The Wicked King(29)

“In truth,” he says, nodding toward the bed, “they want to see him, but it’s you they can order around.”

I stand and stretch. Then, strapping on the sheath, I head into the parlor of my apartments so as not to wake Cardan. “How’s the Ghost?”

“Resting,” the Roach says. “Lot of rumors flying around about last night, even among the palace guard. Gossips begin to spin their webs.”

I head to my bath chamber to clean myself up. I gargle with salty water and scrub my face and armpits with a cloth slathered in lemony verbena soap. I brush out my tangles, too exhausted to manage anything more complicated than that. “I guess you checked the passageway by now,” I call out.

“I did,” the Roach says. “And I see why it wasn’t on any of our maps—there’s no connection to the other passageways at any point down the length of it. I’m not even sure it was built when they were.”

I consider the painting of the clock and the constellations. The stars prophesying an amorous lover.

“Who slept there before Cardan?” I ask.

The Roach shrugs. “Several Folk. No one of particular note. Guests of the crown.”

“Lovers,” I say, finally putting it together. “The High King’s lovers who weren’t consorts.”

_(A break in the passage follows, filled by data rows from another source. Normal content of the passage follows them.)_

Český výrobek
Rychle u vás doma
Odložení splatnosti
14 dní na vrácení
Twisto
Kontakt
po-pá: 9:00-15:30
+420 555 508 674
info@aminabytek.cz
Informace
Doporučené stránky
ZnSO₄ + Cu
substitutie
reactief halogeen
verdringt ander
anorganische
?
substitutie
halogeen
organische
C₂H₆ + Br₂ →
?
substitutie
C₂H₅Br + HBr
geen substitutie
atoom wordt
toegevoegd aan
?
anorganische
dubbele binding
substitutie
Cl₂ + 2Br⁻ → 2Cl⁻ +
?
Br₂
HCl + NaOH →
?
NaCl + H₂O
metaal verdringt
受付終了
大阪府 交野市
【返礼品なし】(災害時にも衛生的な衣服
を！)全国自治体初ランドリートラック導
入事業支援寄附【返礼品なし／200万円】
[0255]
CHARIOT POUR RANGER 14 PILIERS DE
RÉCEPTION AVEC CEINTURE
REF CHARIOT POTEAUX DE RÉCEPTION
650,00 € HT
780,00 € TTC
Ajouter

“Huh.” The Roach indicates Cardan with the lift of his chin in the direction of my bedroom. “And that’s the place our High King chose to sleep?” The Roach gives me a significant look, as though I am supposed to know the answer to this puzzle, when I didn’t realize it was a puzzle at all.

“I don’t know,” I say.

He shakes his head. “You best get to that Council meeting.”

I can’t say it’s not a relief to know that when Cardan wakes, I won’t be there.

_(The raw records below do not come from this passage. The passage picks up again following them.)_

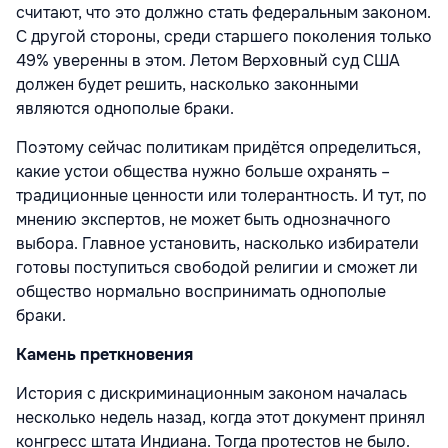
считают, что это должно стать федеральным законом.
С другой стороны, среди старшего поколения только
49% уверенны в этом. Летом Верховный суд США
должен будет решить, насколько законными
являются однополые браки.
Поэтому сейчас политикам придётся определиться,
какие устои общества нужно больше охранять –
традиционные ценности или толерантность. И тут, по
мнению экспертов, не может быть однозначного
выбора. Главное установить, насколько избиратели
готовы поступиться свободой религии и сможет ли
общество нормально воспринимать однополые
браки.
Камень преткновения
История с дискриминационным законом началась
несколько недель назад, когда этот документ принял
конгресс штата Индиана. Тогда протестов не было.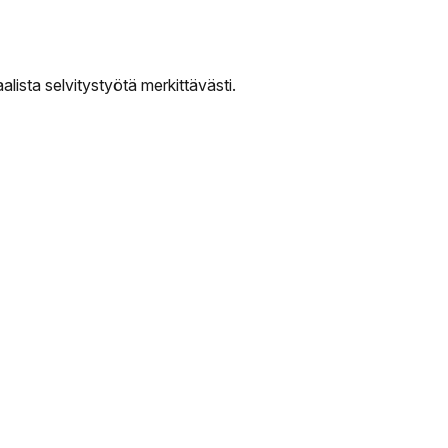
ista selvitystyötä merkittävästi.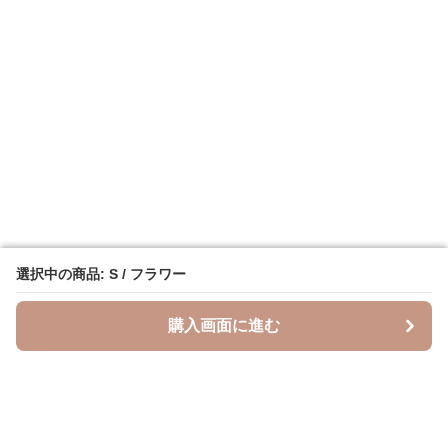
選択中の商品: S / フラワー
選択中の商品: S / フラワー
購入画面に進む
購入画面に進む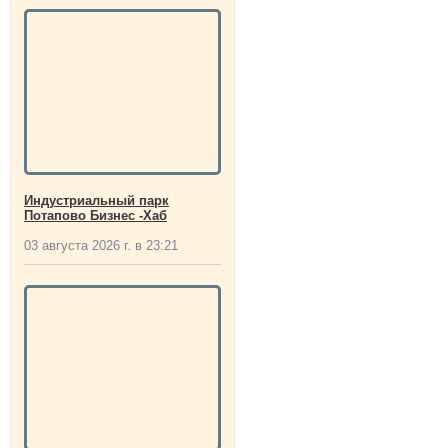
Индустриальный парк
Потапово Бизнес -Хаб
03 августа 2026 г. в 23:21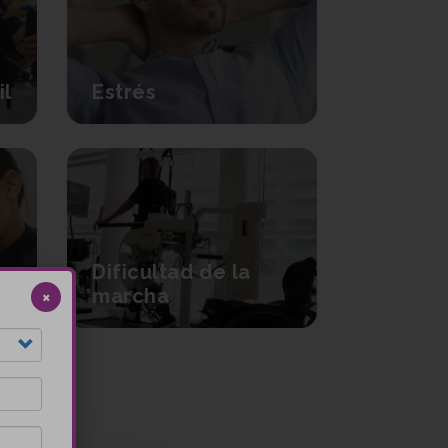
il
Estrés
Dificultad de la
marcha
×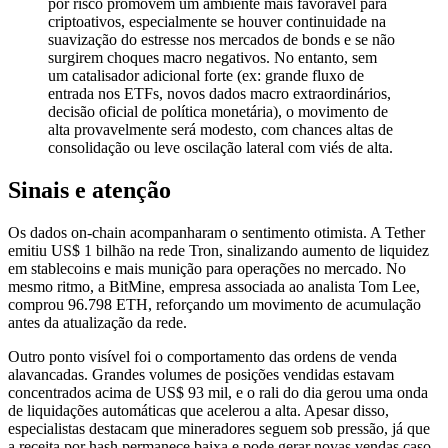
por risco promovem um ambiente mais favorável para
criptoativos, especialmente se houver continuidade na
suavização do estresse nos mercados de bonds e se não
surgirem choques macro negativos. No entanto, sem
um catalisador adicional forte (ex: grande fluxo de
entrada nos ETFs, novos dados macro extraordinários,
decisão oficial de política monetária), o movimento de
alta provavelmente será modesto, com chances altas de
consolidação ou leve oscilação lateral com viés de alta.
Sinais e atenção
Os dados on-chain acompanharam o sentimento otimista. A Tether
emitiu US$ 1 bilhão na rede Tron, sinalizando aumento de liquidez
em stablecoins e mais munição para operações no mercado. No
mesmo ritmo, a BitMine, empresa associada ao analista Tom Lee,
comprou 96.798 ETH, reforçando um movimento de acumulação
antes da atualização da rede.
Outro ponto visível foi o comportamento das ordens de venda
alavancadas. Grandes volumes de posições vendidas estavam
concentrados acima de US$ 93 mil, e o rali do dia gerou uma onda
de liquidações automáticas que acelerou a alta. Apesar disso,
especialistas destacam que mineradores seguem sob pressão, já que
a receita por hash permanece baixa e pode gerar novas vendas caso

The Living Council was assembled during Eldred’s time, ostensibly to help the High King make decisions, and they have calcified into a group difficult to oppose. It’s not so much that the ministers have raw individual power—although many are themselves formidable—but as a collective, it has the authority to make many smaller decisions regarding the running of the kingdom. The kind of small decisions that, taken together, could put even a king in a bind.

After the disrupted coronation and the murder of the royal family, after the irregularity with the crown, the Council is skeptical of Cardan’s youth and confused by my rise to power.

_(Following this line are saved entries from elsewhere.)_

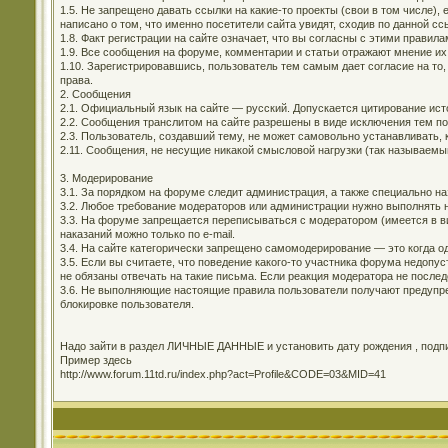
1.5. Не запрещено давать ссылки на какие-то проекты (свои в том числе)
написано о том, что именно посетители сайта увидят, сходив по данной сс
1.8. Факт регистрации на сайте означает, что вы согласны с этими правила
1.9. Все сообщения на форуме, комментарии и статьи отражают мнение их
1.10. Зарегистрировавшись, пользователь тем самым дает согласие на то,
права.
2. Сообщения
2.1. Официальный язык на сайте — русский. Допускается цитирование ис
2.2. Сообщения транслитом на сайте разрешены в виде исключения тем п
2.3. Пользователь, создавший тему, не может самовольно устанавливать, 
2.11. Сообщения, не несущие никакой смысловой нагрузки (так называемы
3. Модерирование
3.1. За порядком на форуме следит администрация, а также специально н
3.2. Любое требование модераторов или администрации нужно выполнять н
3.3. На форуме запрещается переписываться с модератором (имеется в ви
наказаний можно только по e-mail.
3.4. На сайте категорически запрещено самомодерирование — это когда о
3.5. Если вы считаете, что поведение какого-то участника форума недоп
не обязаны отвечать на такие письма. Если реакция модератора не последо
3.6. Не выполняющие настоящие правила пользователи получают предупре
блокировке пользователя.
Надо зайти в раздел ЛИЧНЫЕ ДАННЫЕ и установить дату рождения , подпис
Пример здесь
http://www.forum.11td.ru/index.php?act=Profile&CODE=03&MID=41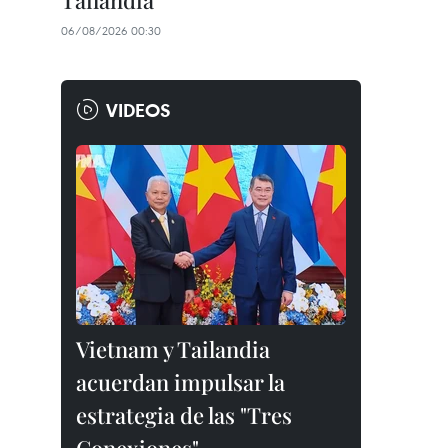
Tailandia
06/08/2026 00:30
VIDEOS
Vietnam y Tailandia
acuerdan impulsar la
estrategia de las "Tres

Snapdragon leads me to the meeting, beneath a braided dome of willow trees at a table of fossilized wood. The ministers watch me walk across the grass, and I look at them in turn—the Unseelie Minister, a troll with a thick head of shaggy hair with pieces of metal braided into it; the Seelie Minister, a green woman who looks like a mantis; the Grand General, Madoc; the Royal Astrologer, a very tall, dark-skinned man with a sculpted beard and celestial ornaments in the long fall of his navy blue hair; the Minister of Keys, a wizened old hob with ram’s horns and goat eyes; and the Grand Fool, who wears pale lavender roses on his head to match his purple motley.

All along the table are carafes of water and wine, dishes of dried fruit.

I lean over to one of the servants and send them for a pot of the strongest tea they can find. I will need it.

Randalin, the Minister of Keys, sits in the High King’s chair, the wooden back of the throne-like seat is burned with the royal crest. I note the move—and the assumptions inherent in it. In the five months since assuming the mantle of High King, Cardan has not come to the Council. Only one chair is empty—between Madoc and Fala, the Grand Fool. I remain standing.

“Jude Duarte,” says Randalin, fixing me with his goat eyes, “Where is the High King?”